• WHAT YOU WILL DO
In the items from the line containing "Rounds check, watch: time indicated, to be written like 12" through the line containing "Out: **3:05**", switch "Time read" to "Time shown". Give those lines again with everything else unchanged.

(Dataset excerpt)

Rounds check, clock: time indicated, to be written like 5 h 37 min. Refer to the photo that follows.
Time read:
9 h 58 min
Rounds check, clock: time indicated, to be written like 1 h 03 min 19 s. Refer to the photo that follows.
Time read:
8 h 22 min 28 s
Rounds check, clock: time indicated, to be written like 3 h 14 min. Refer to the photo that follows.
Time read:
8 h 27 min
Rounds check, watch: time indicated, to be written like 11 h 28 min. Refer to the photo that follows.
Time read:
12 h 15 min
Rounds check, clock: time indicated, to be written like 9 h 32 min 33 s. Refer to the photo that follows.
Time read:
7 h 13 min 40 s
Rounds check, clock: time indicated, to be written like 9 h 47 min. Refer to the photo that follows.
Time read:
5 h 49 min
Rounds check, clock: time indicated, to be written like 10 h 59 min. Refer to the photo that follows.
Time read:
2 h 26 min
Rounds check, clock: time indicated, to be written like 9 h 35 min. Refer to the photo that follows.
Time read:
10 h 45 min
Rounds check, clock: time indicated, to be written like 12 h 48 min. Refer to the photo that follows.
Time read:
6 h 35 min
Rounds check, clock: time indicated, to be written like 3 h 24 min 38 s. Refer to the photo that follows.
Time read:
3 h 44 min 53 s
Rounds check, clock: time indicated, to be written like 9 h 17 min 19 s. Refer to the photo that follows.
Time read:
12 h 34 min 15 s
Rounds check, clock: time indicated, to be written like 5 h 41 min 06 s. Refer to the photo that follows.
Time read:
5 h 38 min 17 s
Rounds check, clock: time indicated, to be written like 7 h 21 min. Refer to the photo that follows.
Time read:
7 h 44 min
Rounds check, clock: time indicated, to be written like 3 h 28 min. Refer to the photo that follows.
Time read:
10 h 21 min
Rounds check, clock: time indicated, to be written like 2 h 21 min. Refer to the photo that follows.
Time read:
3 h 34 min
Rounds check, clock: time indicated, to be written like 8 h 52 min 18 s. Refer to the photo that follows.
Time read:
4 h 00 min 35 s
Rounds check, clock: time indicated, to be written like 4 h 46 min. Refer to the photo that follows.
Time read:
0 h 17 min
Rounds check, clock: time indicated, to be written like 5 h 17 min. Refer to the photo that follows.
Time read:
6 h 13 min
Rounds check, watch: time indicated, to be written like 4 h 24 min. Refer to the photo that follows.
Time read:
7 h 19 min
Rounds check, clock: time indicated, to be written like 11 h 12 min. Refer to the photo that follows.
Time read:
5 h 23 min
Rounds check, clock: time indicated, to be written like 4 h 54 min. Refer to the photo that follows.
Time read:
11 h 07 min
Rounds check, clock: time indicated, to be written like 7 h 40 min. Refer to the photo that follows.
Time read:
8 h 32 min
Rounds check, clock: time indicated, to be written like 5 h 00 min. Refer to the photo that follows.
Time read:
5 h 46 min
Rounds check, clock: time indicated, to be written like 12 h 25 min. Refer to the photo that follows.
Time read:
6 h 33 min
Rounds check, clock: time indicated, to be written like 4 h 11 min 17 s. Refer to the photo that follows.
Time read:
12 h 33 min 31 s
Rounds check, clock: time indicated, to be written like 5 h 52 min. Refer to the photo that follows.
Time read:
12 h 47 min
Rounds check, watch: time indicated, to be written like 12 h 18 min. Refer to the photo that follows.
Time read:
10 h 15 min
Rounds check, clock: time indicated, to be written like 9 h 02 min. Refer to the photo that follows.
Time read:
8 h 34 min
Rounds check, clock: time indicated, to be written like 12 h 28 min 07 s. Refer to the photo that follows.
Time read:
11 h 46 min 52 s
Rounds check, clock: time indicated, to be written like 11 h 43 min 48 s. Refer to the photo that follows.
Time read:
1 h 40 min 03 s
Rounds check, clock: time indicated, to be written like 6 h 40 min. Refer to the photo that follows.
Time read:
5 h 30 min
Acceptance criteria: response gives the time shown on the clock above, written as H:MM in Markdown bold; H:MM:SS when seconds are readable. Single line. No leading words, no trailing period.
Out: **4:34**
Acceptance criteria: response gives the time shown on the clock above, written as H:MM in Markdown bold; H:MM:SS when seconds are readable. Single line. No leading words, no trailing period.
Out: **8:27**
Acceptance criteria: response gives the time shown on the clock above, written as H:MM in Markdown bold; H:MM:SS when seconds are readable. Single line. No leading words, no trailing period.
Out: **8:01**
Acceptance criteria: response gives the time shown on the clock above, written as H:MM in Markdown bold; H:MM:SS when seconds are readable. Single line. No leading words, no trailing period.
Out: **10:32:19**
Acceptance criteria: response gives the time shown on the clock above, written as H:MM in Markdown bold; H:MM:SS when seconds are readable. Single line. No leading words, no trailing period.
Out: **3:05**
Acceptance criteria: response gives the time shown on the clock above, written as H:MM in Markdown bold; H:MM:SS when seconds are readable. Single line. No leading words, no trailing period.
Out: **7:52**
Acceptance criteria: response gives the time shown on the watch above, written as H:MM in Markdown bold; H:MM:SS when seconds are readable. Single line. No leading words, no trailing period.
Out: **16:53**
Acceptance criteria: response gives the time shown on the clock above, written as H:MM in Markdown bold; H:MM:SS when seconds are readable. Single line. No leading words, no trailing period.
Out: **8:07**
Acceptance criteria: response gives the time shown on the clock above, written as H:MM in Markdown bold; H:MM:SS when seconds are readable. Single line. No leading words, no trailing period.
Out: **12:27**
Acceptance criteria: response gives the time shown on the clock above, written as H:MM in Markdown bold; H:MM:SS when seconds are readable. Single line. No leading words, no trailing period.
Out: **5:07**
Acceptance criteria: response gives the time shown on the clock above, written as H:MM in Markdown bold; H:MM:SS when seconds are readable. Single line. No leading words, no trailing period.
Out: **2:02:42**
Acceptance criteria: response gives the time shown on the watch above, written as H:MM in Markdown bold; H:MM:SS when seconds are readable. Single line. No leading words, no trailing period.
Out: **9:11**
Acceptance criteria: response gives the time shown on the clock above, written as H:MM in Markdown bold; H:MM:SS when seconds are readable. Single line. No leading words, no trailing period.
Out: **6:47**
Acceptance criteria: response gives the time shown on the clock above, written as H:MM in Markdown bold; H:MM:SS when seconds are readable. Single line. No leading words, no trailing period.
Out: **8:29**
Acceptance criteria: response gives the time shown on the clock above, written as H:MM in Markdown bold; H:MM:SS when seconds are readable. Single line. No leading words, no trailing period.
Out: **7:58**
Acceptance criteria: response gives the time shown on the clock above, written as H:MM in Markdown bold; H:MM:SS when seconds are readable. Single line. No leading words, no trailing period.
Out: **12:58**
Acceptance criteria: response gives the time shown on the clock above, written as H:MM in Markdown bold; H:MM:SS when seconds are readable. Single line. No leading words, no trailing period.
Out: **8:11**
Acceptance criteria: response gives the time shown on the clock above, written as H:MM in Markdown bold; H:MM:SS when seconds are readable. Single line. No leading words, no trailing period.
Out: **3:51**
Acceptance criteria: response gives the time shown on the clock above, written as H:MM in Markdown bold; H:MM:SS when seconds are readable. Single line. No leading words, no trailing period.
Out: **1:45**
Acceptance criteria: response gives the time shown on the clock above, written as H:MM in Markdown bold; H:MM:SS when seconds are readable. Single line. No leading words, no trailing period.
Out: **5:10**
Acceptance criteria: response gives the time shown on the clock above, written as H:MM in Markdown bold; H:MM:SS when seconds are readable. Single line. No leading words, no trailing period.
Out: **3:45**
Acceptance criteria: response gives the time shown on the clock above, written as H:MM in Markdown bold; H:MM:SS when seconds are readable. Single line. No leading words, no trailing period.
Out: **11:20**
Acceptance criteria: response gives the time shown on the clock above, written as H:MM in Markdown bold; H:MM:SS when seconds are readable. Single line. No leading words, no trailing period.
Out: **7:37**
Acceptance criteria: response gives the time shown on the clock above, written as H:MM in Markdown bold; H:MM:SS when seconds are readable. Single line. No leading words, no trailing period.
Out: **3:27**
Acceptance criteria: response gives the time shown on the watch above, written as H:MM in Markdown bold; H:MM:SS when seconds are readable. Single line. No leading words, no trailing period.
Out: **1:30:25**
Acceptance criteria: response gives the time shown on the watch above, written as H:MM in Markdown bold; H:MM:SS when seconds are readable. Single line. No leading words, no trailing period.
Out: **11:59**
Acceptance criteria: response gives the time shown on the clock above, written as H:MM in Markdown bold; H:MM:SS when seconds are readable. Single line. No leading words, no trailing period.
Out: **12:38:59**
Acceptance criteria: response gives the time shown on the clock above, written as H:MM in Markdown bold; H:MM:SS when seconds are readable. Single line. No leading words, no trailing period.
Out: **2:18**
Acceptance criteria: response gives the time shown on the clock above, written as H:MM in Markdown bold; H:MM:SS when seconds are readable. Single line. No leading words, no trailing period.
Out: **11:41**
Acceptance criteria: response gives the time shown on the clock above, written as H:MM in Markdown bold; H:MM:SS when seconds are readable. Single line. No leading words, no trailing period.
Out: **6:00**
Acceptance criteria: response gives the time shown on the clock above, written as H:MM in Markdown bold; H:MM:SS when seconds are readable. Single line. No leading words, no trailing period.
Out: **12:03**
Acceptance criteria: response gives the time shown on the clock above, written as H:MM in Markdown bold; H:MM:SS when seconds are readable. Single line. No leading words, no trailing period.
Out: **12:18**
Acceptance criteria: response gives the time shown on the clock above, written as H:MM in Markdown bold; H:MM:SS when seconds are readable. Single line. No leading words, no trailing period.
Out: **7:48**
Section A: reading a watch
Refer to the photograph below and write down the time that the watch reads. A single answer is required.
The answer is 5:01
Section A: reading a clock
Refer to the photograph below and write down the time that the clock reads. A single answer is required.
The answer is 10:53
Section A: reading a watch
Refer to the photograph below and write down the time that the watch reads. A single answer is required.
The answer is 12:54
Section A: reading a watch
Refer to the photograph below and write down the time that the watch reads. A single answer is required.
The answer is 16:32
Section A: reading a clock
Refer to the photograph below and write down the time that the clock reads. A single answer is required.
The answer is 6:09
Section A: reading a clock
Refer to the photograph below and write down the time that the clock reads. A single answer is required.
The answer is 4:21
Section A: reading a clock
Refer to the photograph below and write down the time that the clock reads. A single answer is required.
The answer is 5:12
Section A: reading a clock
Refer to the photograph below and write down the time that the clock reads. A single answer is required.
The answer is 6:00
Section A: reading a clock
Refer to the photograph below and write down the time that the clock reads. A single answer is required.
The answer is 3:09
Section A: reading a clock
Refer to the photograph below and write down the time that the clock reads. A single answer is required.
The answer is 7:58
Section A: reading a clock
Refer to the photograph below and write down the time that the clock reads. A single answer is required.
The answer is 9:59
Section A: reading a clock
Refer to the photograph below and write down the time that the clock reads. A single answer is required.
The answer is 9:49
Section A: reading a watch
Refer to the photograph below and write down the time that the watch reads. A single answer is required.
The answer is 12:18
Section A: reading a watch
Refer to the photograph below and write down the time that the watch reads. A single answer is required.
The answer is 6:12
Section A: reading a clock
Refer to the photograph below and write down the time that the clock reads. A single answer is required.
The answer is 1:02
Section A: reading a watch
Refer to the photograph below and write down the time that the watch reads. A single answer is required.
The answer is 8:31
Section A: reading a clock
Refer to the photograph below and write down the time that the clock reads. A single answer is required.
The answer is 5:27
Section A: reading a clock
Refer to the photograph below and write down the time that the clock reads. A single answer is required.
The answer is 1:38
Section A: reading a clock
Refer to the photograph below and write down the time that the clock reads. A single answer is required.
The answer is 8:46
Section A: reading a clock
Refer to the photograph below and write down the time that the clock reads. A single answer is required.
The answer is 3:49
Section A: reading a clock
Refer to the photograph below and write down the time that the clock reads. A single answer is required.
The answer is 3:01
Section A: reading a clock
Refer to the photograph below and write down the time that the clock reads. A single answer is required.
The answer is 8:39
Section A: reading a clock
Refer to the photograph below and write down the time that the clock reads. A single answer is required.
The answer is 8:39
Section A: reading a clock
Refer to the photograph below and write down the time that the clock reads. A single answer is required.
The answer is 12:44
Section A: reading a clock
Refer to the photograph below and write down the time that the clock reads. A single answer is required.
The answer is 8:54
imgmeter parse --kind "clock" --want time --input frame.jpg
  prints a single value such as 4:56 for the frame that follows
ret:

• COMPLETE RESPONSE
Rounds check, watch: time indicated, to be written like 12 h 18 min. Refer to the photo that follows.
Time shown:
10 h 15 min
Rounds check, clock: time indicated, to be written like 9 h 02 min. Refer to the photo that follows.
Time shown:
8 h 34 min
Rounds check, clock: time indicated, to be written like 12 h 28 min 07 s. Refer to the photo that follows.
Time shown:
11 h 46 min 52 s
Rounds check, clock: time indicated, to be written like 11 h 43 min 48 s. Refer to the photo that follows.
Time shown:
1 h 40 min 03 s
Rounds check, clock: time indicated, to be written like 6 h 40 min. Refer to the photo that follows.
Time shown:
5 h 30 min
Acceptance criteria: response gives the time shown on the clock above, written as H:MM in Markdown bold; H:MM:SS when seconds are readable. Single line. No leading words, no trailing period.
Out: **4:34**
Acceptance criteria: response gives the time shown on the clock above, written as H:MM in Markdown bold; H:MM:SS when seconds are readable. Single line. No leading words, no trailing period.
Out: **8:27**
Acceptance criteria: response gives the time shown on the clock above, written as H:MM in Markdown bold; H:MM:SS when seconds are readable. Single line. No leading words, no trailing period.
Out: **8:01**
Acceptance criteria: response gives the time shown on the clock above, written as H:MM in Markdown bold; H:MM:SS when seconds are readable. Single line. No leading words, no trailing period.
Out: **10:32:19**
Acceptance criteria: response gives the time shown on the clock above, written as H:MM in Markdown bold; H:MM:SS when seconds are readable. Single line. No leading words, no trailing period.
Out: **3:05**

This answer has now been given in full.